PontecagnanoNational Archaeological Museum of Pontecagnano “The Etruscans border”

The construction of the new National Archaeological Museum of Pontecagnano – founded by the Ministry of Heritage and Culture with the contribution and participation in the Campania Region and the local municipal government – is the final stage of an ambitious project led by the Superintendence for Archaeological Heritage the provinces of Salerno and Avellino in close collaboration with the University of Naples ‘L’Orientale’ and with the University of Salerno, and configures itself within the exceptional importance of the archaeological heritage as it gathers the most significant Etruscan expansion in Southern Italy, returned from one of the most important site of ancient Campania and the South.
The new and larger premises in a strictly scientific, but shows at the same time charming and attractive, through the development of various issues, the results of the intense and constant research begun in 1964 in the municipality of Pontecagnano following the discovery of the most significant of the last fifty years, a large Etruscan settlement, which had urban characteristics as early as the Archaic.
The importance and the size of the site are documented by the rich more than 8000 funeral that attest the attendance of the First Iron Age (end of X – early ninth century BC) to Roman times, when the settlement Etruscan-Italic overlaps Picentia colony (263 BC). The main core of museum display is made up of princely outfits oriental period (late eighth-seventh century BC), at the peak flowering of the center.

certosa padula

Certosa of San Lorenzo in Padula

The Certosa of San Lorenzo is the largest monastic complex in Southern Italy as well as one of the most interesting in Europe for its architectural magnificence and abundance of artistic treasures. Construction work began in 1306 by the will of Tommaso Sanseverino, count of Marsico and lord of the Vallo di Diano, and continued, with extensions and renovations, until the nineteenth century. Few elements of the oldest structure remain in the Certosa: among these we remember the splendid door of the church dated to 1374 and the cross vaults of the church itself.
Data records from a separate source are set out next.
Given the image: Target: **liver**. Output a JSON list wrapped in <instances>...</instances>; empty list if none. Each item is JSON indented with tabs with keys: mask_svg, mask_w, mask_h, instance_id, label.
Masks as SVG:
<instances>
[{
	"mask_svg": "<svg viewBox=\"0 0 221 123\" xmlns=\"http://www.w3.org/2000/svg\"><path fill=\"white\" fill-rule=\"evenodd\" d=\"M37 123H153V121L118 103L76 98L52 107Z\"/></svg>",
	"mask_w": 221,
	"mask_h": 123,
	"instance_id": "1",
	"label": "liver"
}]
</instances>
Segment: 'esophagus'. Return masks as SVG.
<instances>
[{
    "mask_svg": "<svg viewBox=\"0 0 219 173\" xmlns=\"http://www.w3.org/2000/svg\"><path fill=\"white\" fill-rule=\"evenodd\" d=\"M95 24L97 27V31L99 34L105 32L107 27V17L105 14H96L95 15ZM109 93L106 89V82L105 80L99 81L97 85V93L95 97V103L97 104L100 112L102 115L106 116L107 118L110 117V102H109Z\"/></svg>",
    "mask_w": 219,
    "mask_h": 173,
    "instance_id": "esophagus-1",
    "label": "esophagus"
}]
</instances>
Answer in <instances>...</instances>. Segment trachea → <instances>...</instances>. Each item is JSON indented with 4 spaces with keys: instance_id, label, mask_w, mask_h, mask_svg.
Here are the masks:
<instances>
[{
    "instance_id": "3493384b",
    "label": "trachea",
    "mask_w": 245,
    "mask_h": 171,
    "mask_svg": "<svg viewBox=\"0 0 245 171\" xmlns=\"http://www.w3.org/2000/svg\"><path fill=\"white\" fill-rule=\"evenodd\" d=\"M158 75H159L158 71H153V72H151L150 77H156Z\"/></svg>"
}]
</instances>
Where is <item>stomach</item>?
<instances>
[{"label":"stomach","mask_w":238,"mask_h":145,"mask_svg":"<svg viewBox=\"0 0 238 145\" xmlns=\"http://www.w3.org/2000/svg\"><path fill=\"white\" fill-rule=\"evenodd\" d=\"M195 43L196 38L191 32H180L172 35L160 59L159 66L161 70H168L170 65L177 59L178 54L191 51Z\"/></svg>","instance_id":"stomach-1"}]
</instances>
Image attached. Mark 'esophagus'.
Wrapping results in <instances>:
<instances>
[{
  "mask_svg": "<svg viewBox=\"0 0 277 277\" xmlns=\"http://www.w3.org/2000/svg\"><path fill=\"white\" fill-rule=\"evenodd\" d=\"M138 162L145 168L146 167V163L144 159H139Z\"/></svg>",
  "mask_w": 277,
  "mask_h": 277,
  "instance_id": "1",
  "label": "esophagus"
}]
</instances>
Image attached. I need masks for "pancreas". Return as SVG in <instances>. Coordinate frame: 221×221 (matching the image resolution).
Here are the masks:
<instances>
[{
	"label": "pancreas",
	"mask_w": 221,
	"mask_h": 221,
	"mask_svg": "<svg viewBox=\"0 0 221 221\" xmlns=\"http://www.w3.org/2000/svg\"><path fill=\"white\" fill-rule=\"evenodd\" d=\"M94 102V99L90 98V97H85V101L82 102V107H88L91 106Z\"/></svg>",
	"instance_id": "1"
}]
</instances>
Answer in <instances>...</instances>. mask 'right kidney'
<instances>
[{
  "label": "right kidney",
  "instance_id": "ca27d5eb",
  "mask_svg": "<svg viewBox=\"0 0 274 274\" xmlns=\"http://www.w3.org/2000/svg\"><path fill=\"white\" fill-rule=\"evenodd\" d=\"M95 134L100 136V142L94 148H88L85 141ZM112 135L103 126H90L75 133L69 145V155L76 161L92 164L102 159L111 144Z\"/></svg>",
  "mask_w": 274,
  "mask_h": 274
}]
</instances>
The most important transformations date back to the mid-sixteenth century, after the Council of Trent. The gilding of the stuccoes of the church, the work of the lay brother Francesco Cataldi, are of the seventeenth century. The frescoes and changes in the use of existing environments are instead of the eighteenth century. The Carthusians left Padula in 1807, during the French decade of the Kingdom of Naples, when they were deprived of their possessions in Vallo, Cilento, Basilicata and Calabria. The rich furnishings and all the artistic and book heritage were almost entirely dispersed and the monument experienced a state of precariousness and abandonment. The extern area consists of a large rectangular courtyard around which most of the production activities were housed. The original sixteenth-century dress, made of local stone and rigidly marked by the Doric order of the coupled columns, was enriched in the Baroque period with statues and pinnacles. The Church, with a single nave with five chapels on the right side, is divided into two areas by a wall. Crossing the threshold, you find yourself in front of the spiral staircase that gently leads to the antechamber of the library. The large cloister, with its almost fifteen thousand square meters of surface, is among the largest in Europe. Construction began in 1583 by substantially redoing a pre-existing cloister.